P5/distal-P1 deletion junction in WHT3410. A, Junction sequence aligned with proximal and distal Y-chromosome reference sequences. Ovals mark 3 bp that differ between WHT3410 and the Y-chromosome reference sequence. The white box marks the 3 bp that contain the deletion junction. B, Breakpoint locations within palindrome P5 and minipalindrome P1.1, and the resulting sequence organization in WHT3410. Orange and green shading is as in figures 1 and 6.

Figure 5

P4/distal-P1 deletion junction in WHT2825. Junction sequence is aligned with proximal and distal Y-chromosome reference sequence.

Figure 6

“High-magnification” dot plots of the two regions of high similarity between P5 and P1 (see fig. 1A). Each dot represents 50 bp of identity in a window of 50 bp.
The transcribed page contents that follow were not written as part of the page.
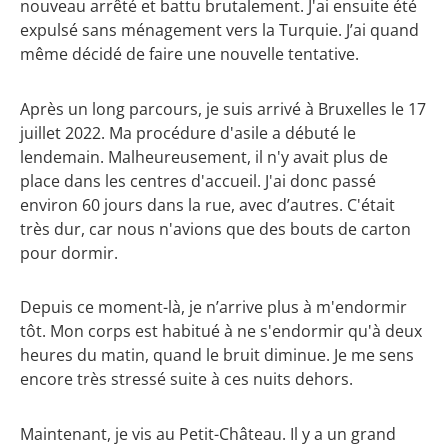
nouveau arrêté et battu brutalement. J'ai ensuite été
expulsé sans ménagement vers la Turquie. J’ai quand
même décidé de faire une nouvelle tentative.
Après un long parcours, je suis arrivé à Bruxelles le 17
juillet 2022. Ma procédure d'asile a débuté le
lendemain. Malheureusement, il n'y avait plus de
place dans les centres d'accueil. J'ai donc passé
environ 60 jours dans la rue, avec d’autres. C'était
très dur, car nous n'avions que des bouts de carton
pour dormir.
Depuis ce moment-là, je n’arrive plus à m'endormir
tôt. Mon corps est habitué à ne s'endormir qu'à deux
heures du matin, quand le bruit diminue. Je me sens
encore très stressé suite à ces nuits dehors.
Maintenant, je vis au Petit-Château. Il y a un grand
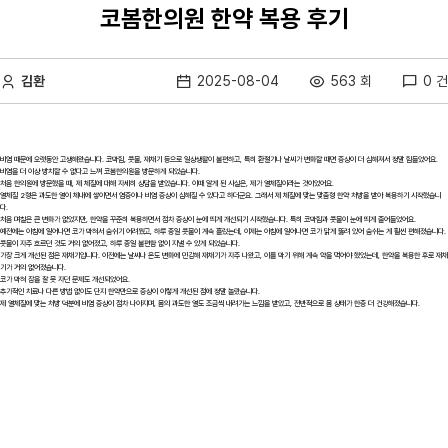
코봄한의원 한약 복용 후기
김환
2025-08-04
563 회
0 건
비염 때문에 오랫동안 고생해왔습니다. 코막힘, 콧물, 재채기 등으로 일상생활이 불편하고, 특히 환절기나 날씨가 변화할 때면 증상이 더 심해져서 정말 힘들었어요.
비염을 더 이상 방치할 수 없다고 느껴 코봄한의원을 방문하게 되었습니다.
처음 한의원에 방문했을 때, 제 체질에 대해 자세히 상담을 받았습니다. 이때 알게 된 사실은, 제가 열체질이라는 것이었어요.
열체질 2형은 과도한 열이 체내에 쌓이면서 염증이나 비염 증상이 심해질 수 있다고 하더군요. 그래서 제 체질에 맞는 맞춤형 한약 처방을 받아 복용하기 시작했습니
다.
처음 며칠은 큰 변화가 없었지만, 한약을 꾸준히 복용하면서 점차 증상이 눈에 띄게 개선되기 시작했습니다. 특히 코막힘과 콧물이 눈에 띄게 줄어들었어요.
예전에는 아침에 일어나면 코가 막혀서 숨쉬기 어려웠고, 하루 종일 콧물이 계속 흘렀는데, 이제는 아침에 일어나면 코가 맑게 뚫려 있어 숨쉬는 게 훨씬 편해졌습니다.
콧물이 자주 흐르던 것도 거의 없어졌고, 하루 종일 불편함 없이 지낼 수 있게 되었습니다.
가장 크게 개선된 점은 재채기입니다. 이전에는 날씨나 온도 변화에 민감해 재채기가 자주 나왔고, 이를 막기 위해 계속 약을 먹어야 했었는데, 한약을 복용한 후로 재채
기가 거의 없어졌습니다.
코가 막혀 잠을 잘 못 자던 문제도 개선되었어요.
추가적인 치료나 다른 방법 없이도 단지 한약만으로 증상이 이렇게 개선된 점에 정말 놀랐습니다.
제 열체질에 맞는 처방 덕분에 비염 증상이 점차 나아지며, 몸의 과도한 열도 조금씩 내려가는 느낌을 받았고, 전반적으로 몸 상태가 한층 더 건강해졌습니다.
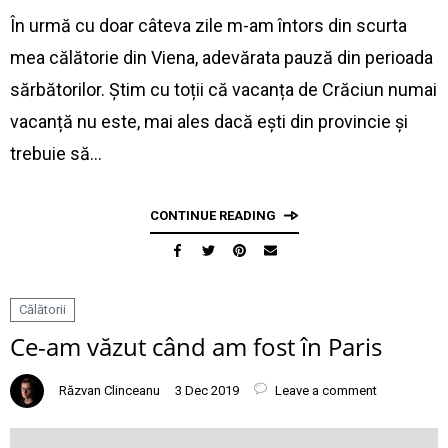
În urmă cu doar câteva zile m-am întors din scurta
mea călătorie din Viena, adevărata pauză din perioada
sărbătorilor. Știm cu toții că vacanța de Crăciun numai
vacanță nu este, mai ales dacă ești din provincie și
trebuie să…
CONTINUE READING
Călătorii
Ce-am văzut când am fost în Paris
Răzvan Clinceanu
3 Dec 2019
Leave a comment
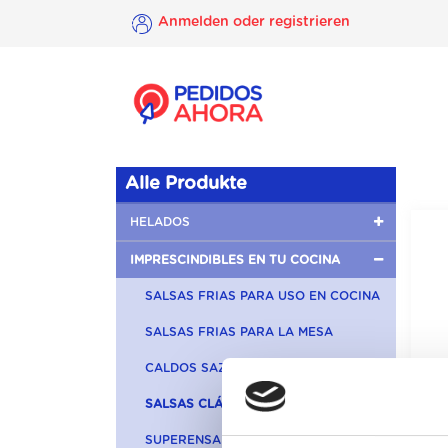
Anmelden oder registrieren
×
Anmelden
oder
registrieren
Alle Produkte
HELADOS
IMPRESCINDIBLES EN TU COCINA
SALSAS FRIAS PARA USO EN COCINA
SALSAS FRIAS PARA LA MESA
CALDOS SAZONADORES
SALSAS CLÁSICAS
SUPERENSALADAS Y PRIMERBAS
Orientation and orange and green shading is as in figure 1A. A, Central P5 versus P1.2 and the neighboring region of the proximal arm of P1. Locations of the P5/proximal-P1 deletions in AMC0110 and WHT4396 are indicated by red arrows. (The coordinate of a deletion in the plot is the location of the proximal breakpoint paired with the location of the distal breakpoint. Deletions that extend between direct repeats map to horizontal lines of dots.) B, Central P5 versus P1.1 and the neighboring region of the distal arm of P1. Locations of the P5/distal-P1 deletions in WHT2943, WHT3410, WHT3642, WHT3516, WHT4426, and WHT4486 are indicated. WHT3410’s deletion does not extend between homologous sequences and therefore does not map to a line of dots.

Figure 7

Previous model of recurrent, interstitial Y-chromosome deletions that cause infertility in men (Vogt et al. 1996) contrasted with current model.